Crackdown on NHS bureaucrats costing taxpayers £2.8billion a year: Health Secretary Steve Barclay launches plan to root out waste, wokery and deadwood to cut costs and free doctors from red tape amid backlog crisis
- He will reveal that there are 18,600 people working in NHS management bodies
- It is more than double the 9,000 in 2013, with 5,000 being added since Covid-19
- A further 26,000 work in NHS’s local Integrated Care Boards costing £1.1 billion
The Health Secretary will today launch a crackdown on NHS bureaucrats who cost the taxpayer £2.8 billion a year.
Steve Barclay will shine a light on ‘waste and wokery’ with an aim to clear out dead wood and move more managers to frontline roles in NHS trusts.
It will mean they can take on some of the administration work currently undertaken by doctors and nurses, freeing them up for patient care.
Mr Barclay will reveal that there are 18,600 people working in national NHS management bodies – none of whom provides patient care – costing a record £1.3 billion every year.
It is more than double the 9,000 in April 2013, with 5,000 being added since the Covid-19 pandemic started.
A further 26,000 work in the NHS’s local Integrated Care Boards – which again do not provide any patient care and cost an additional £1.1 billion. Another 7,000 work in Commissioning Support Units, costing £400 million.
Steve Barclay will shine a light on ‘waste and wokery’ with an aim to clear out dead wood and move more managers to frontline roles in NHS trusts
The findings come from an audit of all NHS management bodies that was ordered by Mr Barclay on the day he became Health Secretary.
It follows the plans of his predecessor Sajid Javid, who in June ordered the NHS to cut ‘diversity and inclusion’ managers as part of a crackdown on ‘waste and wokery’. Mr Javid said their salaries of up to £115,000 could be better spent on the front line.
In a major speech today, Mr Barclay will say: ‘Having so much management is a distraction to the front line.
‘Some community nurses spend half their time on admin and the managers we have in the NHS need to be working alongside them and helping them, not creating more paperwork.’ NHS England employs 10,117 of the 18,600 full-time equivalent staff. The other four national management bodies are NHS Digital, Health Education England, the NHS Trust Development Authority and Monitor.
Mr Barclay has already announced a crackdown on management consultancy costs, pledging to reduce the use of consultants by up to 80 per cent.

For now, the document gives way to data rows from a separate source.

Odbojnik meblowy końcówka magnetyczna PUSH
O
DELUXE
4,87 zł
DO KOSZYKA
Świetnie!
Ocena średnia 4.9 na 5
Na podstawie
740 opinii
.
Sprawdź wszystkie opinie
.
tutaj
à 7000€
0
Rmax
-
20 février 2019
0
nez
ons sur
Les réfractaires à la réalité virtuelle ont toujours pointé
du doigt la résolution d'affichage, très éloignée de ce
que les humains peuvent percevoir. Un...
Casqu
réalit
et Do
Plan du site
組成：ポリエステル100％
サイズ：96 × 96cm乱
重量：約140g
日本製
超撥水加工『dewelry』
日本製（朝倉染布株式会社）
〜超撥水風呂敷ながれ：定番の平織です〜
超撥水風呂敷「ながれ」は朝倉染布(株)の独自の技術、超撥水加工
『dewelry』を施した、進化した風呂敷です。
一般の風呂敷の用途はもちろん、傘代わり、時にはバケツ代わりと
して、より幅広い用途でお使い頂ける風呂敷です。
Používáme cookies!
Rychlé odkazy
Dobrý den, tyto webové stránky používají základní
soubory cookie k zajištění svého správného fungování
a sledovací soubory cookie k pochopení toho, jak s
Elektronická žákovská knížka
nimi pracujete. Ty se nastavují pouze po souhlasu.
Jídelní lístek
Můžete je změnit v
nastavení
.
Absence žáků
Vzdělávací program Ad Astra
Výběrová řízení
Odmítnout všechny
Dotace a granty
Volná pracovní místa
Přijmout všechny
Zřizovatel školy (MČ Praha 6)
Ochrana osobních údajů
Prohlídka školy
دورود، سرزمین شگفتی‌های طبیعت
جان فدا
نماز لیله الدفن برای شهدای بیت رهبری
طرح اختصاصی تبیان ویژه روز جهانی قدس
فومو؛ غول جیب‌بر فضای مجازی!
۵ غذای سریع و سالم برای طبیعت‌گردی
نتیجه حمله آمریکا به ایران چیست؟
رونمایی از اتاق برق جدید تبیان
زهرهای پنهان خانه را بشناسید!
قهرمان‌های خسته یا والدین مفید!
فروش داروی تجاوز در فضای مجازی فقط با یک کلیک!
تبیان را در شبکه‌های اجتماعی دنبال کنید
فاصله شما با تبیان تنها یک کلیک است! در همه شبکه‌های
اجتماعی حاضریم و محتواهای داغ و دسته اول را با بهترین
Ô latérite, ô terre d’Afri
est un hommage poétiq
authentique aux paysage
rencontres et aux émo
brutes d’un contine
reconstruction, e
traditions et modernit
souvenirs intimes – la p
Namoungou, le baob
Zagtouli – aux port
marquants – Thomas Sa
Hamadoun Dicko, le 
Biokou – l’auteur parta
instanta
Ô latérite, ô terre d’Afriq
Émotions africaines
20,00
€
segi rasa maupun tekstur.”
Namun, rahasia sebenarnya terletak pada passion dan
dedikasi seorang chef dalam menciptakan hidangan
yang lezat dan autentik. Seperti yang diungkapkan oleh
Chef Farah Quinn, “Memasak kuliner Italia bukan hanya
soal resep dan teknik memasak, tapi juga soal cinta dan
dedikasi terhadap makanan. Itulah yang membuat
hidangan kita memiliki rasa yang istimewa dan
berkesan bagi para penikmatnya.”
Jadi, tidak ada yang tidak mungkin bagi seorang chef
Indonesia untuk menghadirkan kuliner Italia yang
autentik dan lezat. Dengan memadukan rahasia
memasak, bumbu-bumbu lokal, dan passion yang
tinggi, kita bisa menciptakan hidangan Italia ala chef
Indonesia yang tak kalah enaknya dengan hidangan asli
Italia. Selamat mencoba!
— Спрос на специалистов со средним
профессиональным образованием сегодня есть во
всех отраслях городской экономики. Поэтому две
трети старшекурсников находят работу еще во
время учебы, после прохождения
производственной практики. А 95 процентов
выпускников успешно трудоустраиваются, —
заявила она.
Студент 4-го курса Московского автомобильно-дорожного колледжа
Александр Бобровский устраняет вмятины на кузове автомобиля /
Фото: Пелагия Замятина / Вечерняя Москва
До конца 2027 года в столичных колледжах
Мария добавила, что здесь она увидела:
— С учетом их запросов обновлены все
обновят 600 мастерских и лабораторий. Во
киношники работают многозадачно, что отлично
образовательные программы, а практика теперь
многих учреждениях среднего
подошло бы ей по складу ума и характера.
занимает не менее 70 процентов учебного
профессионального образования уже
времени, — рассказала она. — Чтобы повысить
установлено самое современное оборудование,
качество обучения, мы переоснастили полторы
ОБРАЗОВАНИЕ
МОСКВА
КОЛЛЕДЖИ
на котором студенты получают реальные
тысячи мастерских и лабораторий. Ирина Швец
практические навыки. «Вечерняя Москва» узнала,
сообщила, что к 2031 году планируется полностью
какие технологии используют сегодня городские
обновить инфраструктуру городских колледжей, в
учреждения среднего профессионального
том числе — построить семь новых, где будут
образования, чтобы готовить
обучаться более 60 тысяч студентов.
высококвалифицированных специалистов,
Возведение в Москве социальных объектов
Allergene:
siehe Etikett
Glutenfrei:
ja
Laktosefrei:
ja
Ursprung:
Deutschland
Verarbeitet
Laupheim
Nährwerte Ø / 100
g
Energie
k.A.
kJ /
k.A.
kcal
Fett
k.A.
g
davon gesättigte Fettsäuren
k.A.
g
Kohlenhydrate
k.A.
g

He will now launch a plan to publish detailed ‘maps’ of every national NHS body so taxpayers can see what the 18,600 employees are doing. A map of the Department of Health and Social Care will be published in the coming days, with the remaining national bodies asked to publish one by the end of this month.
The NHS announced in July that there were plans to cut up to 6,000 jobs, which is now understood to be a ‘starting point’.
The NHS announced in July that there were plans to cut up to 6,000 jobs, which is now understood to be a ‘starting point’
At the time, NHS England chief executive Amanda Pritchard told staff the changes would address frustrations about ‘the complexity and bureaucracy that characterise some parts and activities of our organisation’ and save as much as £1 billion. The Daily Mail revealed last month that the NHS has spent more than £1 million on hundreds of ‘woke’ staff networks at a time when it desperately needs more cash for patient care.
Nearly 500 of these groups have been set up by health trusts across the UK – taking up 36,000 hours of staff time a year.
Questions were also raised about how NHS money is being spent when waiting lists for routine hospital treatment reached 6.7 million last month – another record high – despite a £12 billion boost funded by the national insurance tax hike.
John O’Connell, chief executive of the TaxPayers’ Alliance, said: ‘Taxpayers will welcome this moratorium on middle managers. Patients are sick to the back teeth of money being wasted on needless non-jobs, rather than funding frontline care.
‘The Government cannot expect taxpayers to continue paying the health and social care levy just to line the pockets of backroom NHS bureaucrats.’
Fit patients in hospital for 9 months
By Xantha Leatham Science Correspondent
Patients who are medically fit to be discharged from hospital are waiting up to nine months to leave, it has emerged.
Experts blame care home shortages and more working-age people developing complex conditions that require home help.
Labour health spokesman Wes Streeting said it was ‘horrifying’. The revelations follow research by the Health Service Journal, which obtained data from seven hospital trusts.
At North Bristol Trust, a patient waited more than nine months and another waited around eight months. Some had to wait six months at North Cumbria Integrated Care Foundation Trust and Gloucestershire Hospitals Foundation Trust. Royal United Hospitals Bath Foundation Trust reported a case of more than five months while patients at Dorset County Hospital Foundation Trust, Mid Cheshire Hospitals Foundation Trust and Stockport Foundation Trust were delayed for three months or more.
More than 13,500 patients fit for discharge are in hospital – one in seven beds. The Department of Health said it would invest an extra £5.4billion in adult social care over three years.